--- WHAT YOU SHOULD DO ---
Every line from the top of the records through the line containing "Vymaľovali nám staršie" should be retyped exactly; the pictures should not.

--- INPUT ---

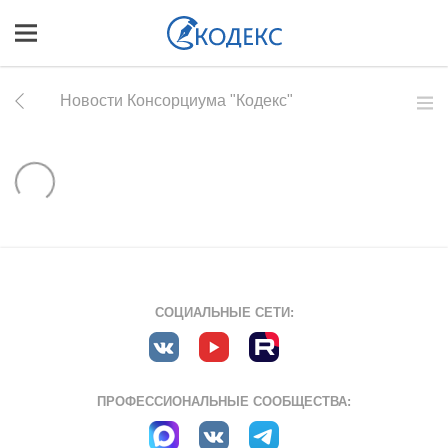
Новости Консорциума "Кодекс"
СОЦИАЛЬНЫЕ СЕТИ:
ПРОФЕССИОНАЛЬНЫЕ СООБЩЕСТВА:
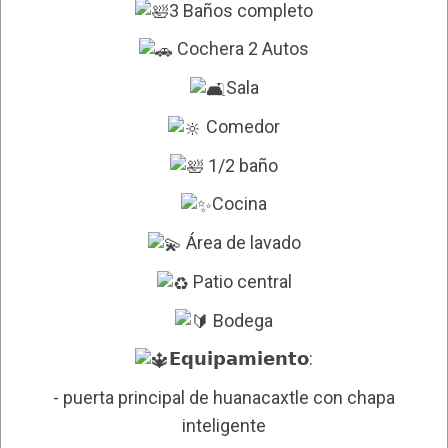
3 Baños completo
Cochera 2 Autos
Sala
Comedor
1/2 baño
Cocina
Área de lavado
Patio central
Bodega
𝗘𝗾𝘂𝗶𝗽𝗮𝗺𝗶𝗲𝗻𝘁𝗼:
- puerta principal de huanacaxtle con chapa
inteligente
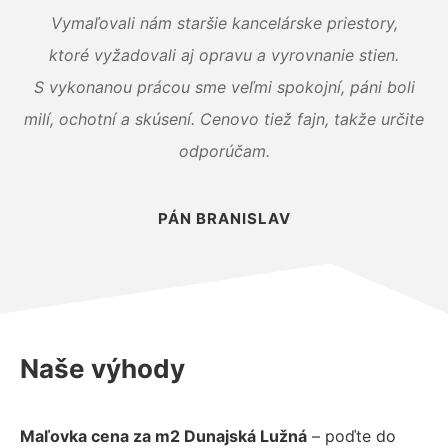
Vymaľovali nám staršie kancelárske priestory,
ktoré vyžadovali aj opravu a vyrovnanie stien.
S vykonanou prácou sme veľmi spokojní, páni boli
milí, ochotní a skúsení. Cenovo tiež fajn, takže určite
odporúčam.
PÁN BRANISLAV
Naše výhody
Maľovka cena za m2 Dunajská Lužná
– poďte do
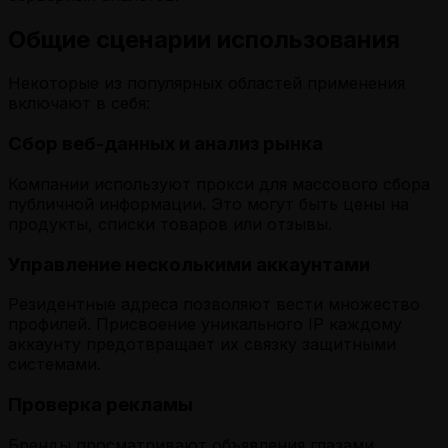
Общие сценарии использования
Некоторые из популярных областей применения
включают в себя:
Сбор веб-данных и анализ рынка
Компании используют прокси для массового сбора
публичной информации. Это могут быть цены на
продукты, списки товаров или отзывы.
Управление несколькими аккаунтами
Резидентные адреса позволяют вести множество
профилей. Присвоение уникального IP каждому
аккаунту предотвращает их связку защитными
системами.
Проверка рекламы
Бренды просматривают объявления глазами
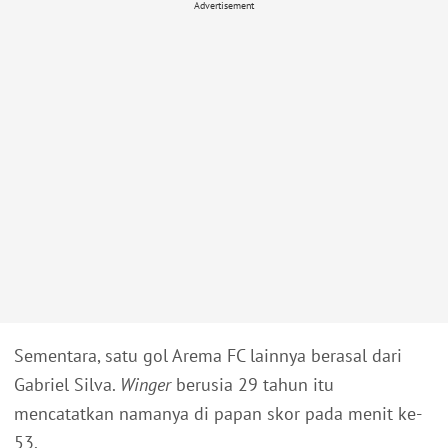
Advertisement
Sementara, satu gol Arema FC lainnya berasal dari
Gabriel Silva.
Winger
berusia 29 tahun itu
mencatatkan namanya di papan skor pada menit ke-
53.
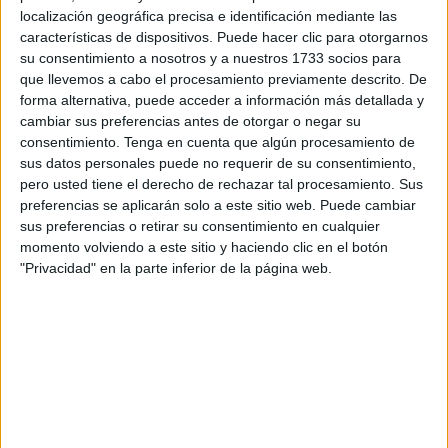
localización geográfica precisa e identificación mediante las
Un país pequeño con una
características de dispositivos. Puede hacer clic para otorgarnos
su consentimiento a nosotros y a nuestros 1733 socios para
gran ambición
que llevemos a cabo el procesamiento previamente descrito. De
forma alternativa, puede acceder a información más detallada y
cambiar sus preferencias antes de otorgar o negar su
consentimiento.
Tenga en cuenta que algún procesamiento de
sus datos personales puede no requerir de su consentimiento,
pero usted tiene el derecho de rechazar tal procesamiento. Sus
A pesar de que el país centroamericano tiene un largo
preferencias se aplicarán solo a este sitio web. Puede cambiar
camino a recorrer para conseguir su objetivo,
"es
sus preferencias o retirar su consentimiento en cualquier
totalmente factible”
dijo a DW a Maximiliano Bello,
momento volviendo a este sitio y haciendo clic en el botón
asesor ejecutivo de Políticas Públicas del Océano de la
"Privacidad" en la parte inferior de la página web.
organización Mission Blue.
"Cuando Michelle Bachelet
asumió el gobierno, en su último periodo, Chile tenía un
4% de protección del mar. Cuando salió del gobierno,
Chile tenía el 43%”
, recordó a el experto chileno.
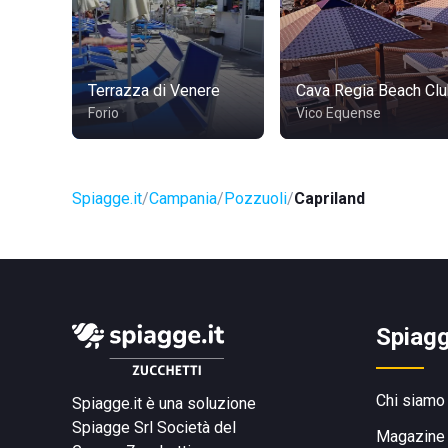
Terrazza di Venere
Cava Regia Beach Cl
Forio
Vico Equense
Spiagge.it
Campania
Pozzuoli
Capriland
Spiagg
Chi siamo
Spiagge.it è una soluzione
Spiagge Srl
Società del
Magazine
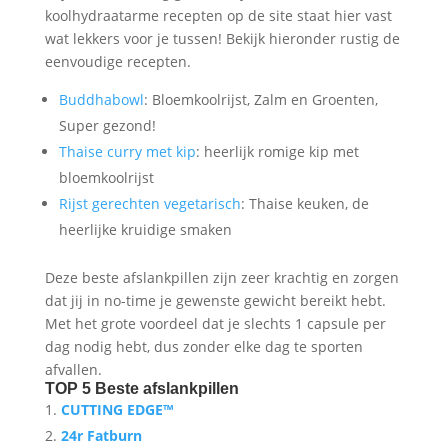
koolhydraatarme recepten op de site staat hier vast
wat lekkers voor je tussen! Bekijk hieronder rustig de
eenvoudige recepten.
Buddhabowl
: Bloemkoolrijst, Zalm en Groenten,
Super gezond!
Thaise curry met kip
: heerlijk romige kip met
bloemkoolrijst
Rijst gerechten vegetarisch
: Thaise keuken, de
heerlijke kruidige smaken
Deze beste afslankpillen zijn zeer krachtig en zorgen
dat jij in no-time je gewenste gewicht bereikt hebt.
Met het grote voordeel dat je slechts 1 capsule per
dag nodig hebt, dus zonder elke dag te sporten
afvallen.
TOP 5 Beste afslankpillen
CUTTING EDGE™
24r Fatburn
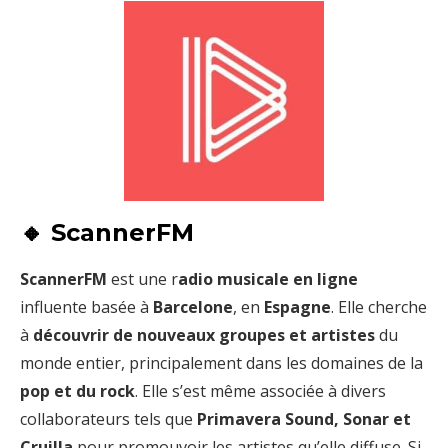
🔸 ScannerFM
ScannerFM
est une r
adio musicale en ligne
influente basée à
Barcelone
, en
Espagne
. Elle cherche
à
découvrir de nouveaux groupes et artistes
du
monde entier, principalement dans les domaines de la
pop et du rock
. Elle s’est même associée à divers
collaborateurs tels que
Primavera Sound, Sonar et
Cruilla
pour promouvoir les artistes qu’elle diffuse. Si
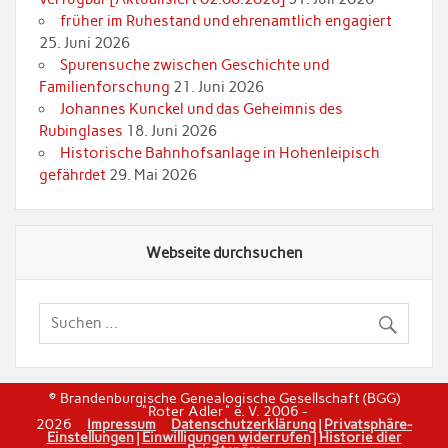
früher im Ruhestand und ehrenamtlich engagiert
25. Juni 2026
Spurensuche zwischen Geschichte und
Familienforschung
21. Juni 2026
Johannes Kunckel und das Geheimnis des
Rubinglases
18. Juni 2026
Historische Bahnhofsanlage in Hohenleipisch
gefährdet
29. Mai 2026
Webseite durchsuchen
© Brandenburgische Genealogische Gesellschaft (BGG)
"Roter Adler" e. V. 2006 -
2026
Impressum
Datenschutzerklärung
|
Privatsphäre-
Einstellungen
|
Einwilligungen widerrufen
|
Historie dier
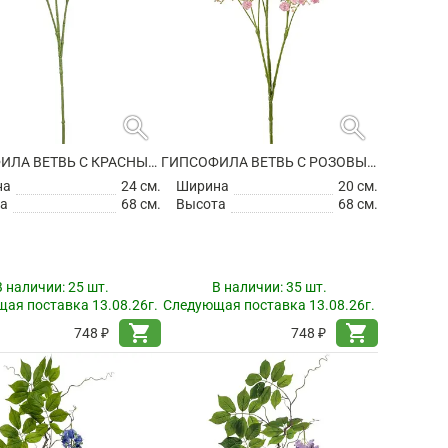
search
search
ГИПСОФИЛА ВЕТВЬ С КРАСНЫМИ ЦВЕТАМИ ИСКУССТВЕННАЯ
ГИПСОФИЛА ВЕТВЬ С РОЗОВЫМИ ЦВЕТАМИ ИСКУССТВЕННАЯ
на
24 см.
Ширина
20 см.
а
68 см.
Высота
68 см.
В наличии:
25 шт.
В наличии:
35 шт.
ая поставка 13.08.26г.
Следующая поставка 13.08.26г.
shopping_cart
shopping_cart
748 ₽
748 ₽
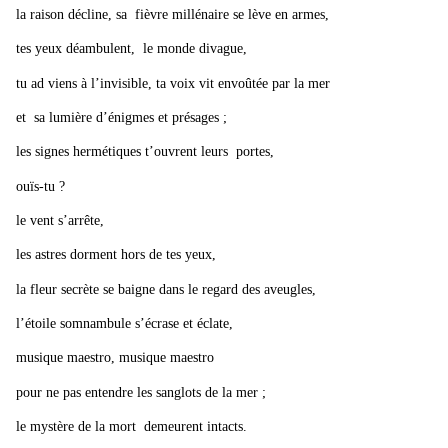
la raison décline, sa fièvre millénaire se lève en armes,
tes yeux déambulent, le monde divague,
tu ad viens à l’invisible, ta voix vit envoûtée par la mer
et sa lumière d’énigmes et présages ;
les signes hermétiques t’ouvrent leurs portes,
ouïs-tu ?
le vent s’arrête,
les astres dorment hors de tes yeux,
la fleur secrète se baigne dans le regard des aveugles,
l’étoile somnambule s’écrase et éclate,
musique maestro, musique maestro
pour ne pas entendre les sanglots de la mer ;
le mystère de la mort demeurent intacts.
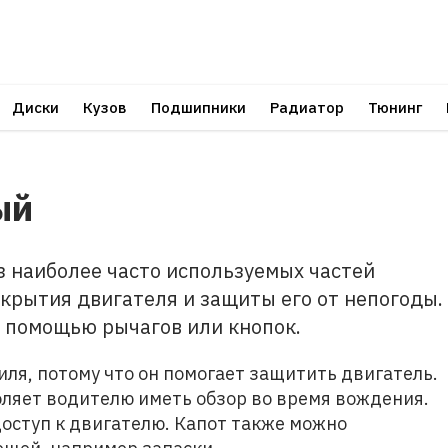
Диски
Кузов
Подшипники
Радиатор
Тюнинг
ый
з наиболее часто используемых частей
окрытия двигателя и защиты его от непогоды.
 помощью рычагов или кнопок.
ля, потому что он помогает защитить двигатель.
оляет водителю иметь обзор во время вождения.
доступ к двигателю. Капот также можно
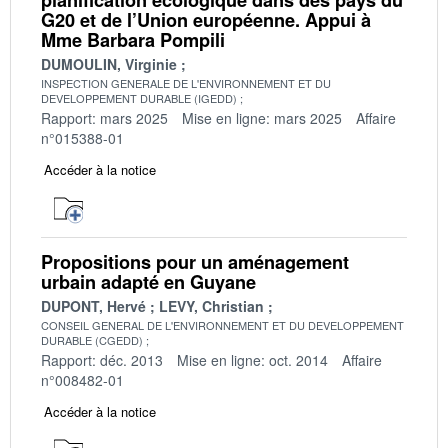
G20 et de l’Union européenne. Appui à
Mme Barbara Pompili
DUMOULIN, Virginie
INSPECTION GENERALE DE L'ENVIRONNEMENT ET DU
DEVELOPPEMENT DURABLE (IGEDD)
Rapport: mars 2025
Mise en ligne: mars 2025
Affaire
n°015388-01
Accéder à la notice
Propositions pour un aménagement
urbain adapté en Guyane
DUPONT, Hervé
LEVY, Christian
CONSEIL GENERAL DE L'ENVIRONNEMENT ET DU DEVELOPPEMENT
DURABLE (CGEDD)
Rapport: déc. 2013
Mise en ligne: oct. 2014
Affaire
n°008482-01
Accéder à la notice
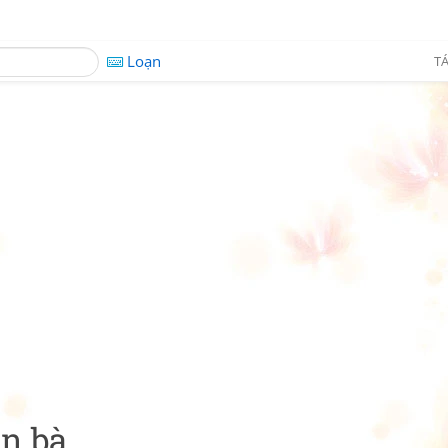
Loạn
TÁ
àn bà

--- EXERCISE SOLUTION ---
Новости Консорциума "Кодекс"
СОЦИАЛЬНЫЕ СЕТИ:
ПРОФЕССИОНАЛЬНЫЕ СООБЩЕСТВА:
3 Baños completo
Cochera 2 Autos
Sala
Comedor
1/2 baño
Cocina
Área de lavado
Patio central
Bodega
𝗘𝗾𝘂𝗶𝗽𝗮𝗺𝗶𝗲𝗻𝘁𝗼:
- puerta principal de huanacaxtle con chapa
inteligente
Vymaľovali nám staršie kancelárske priestory,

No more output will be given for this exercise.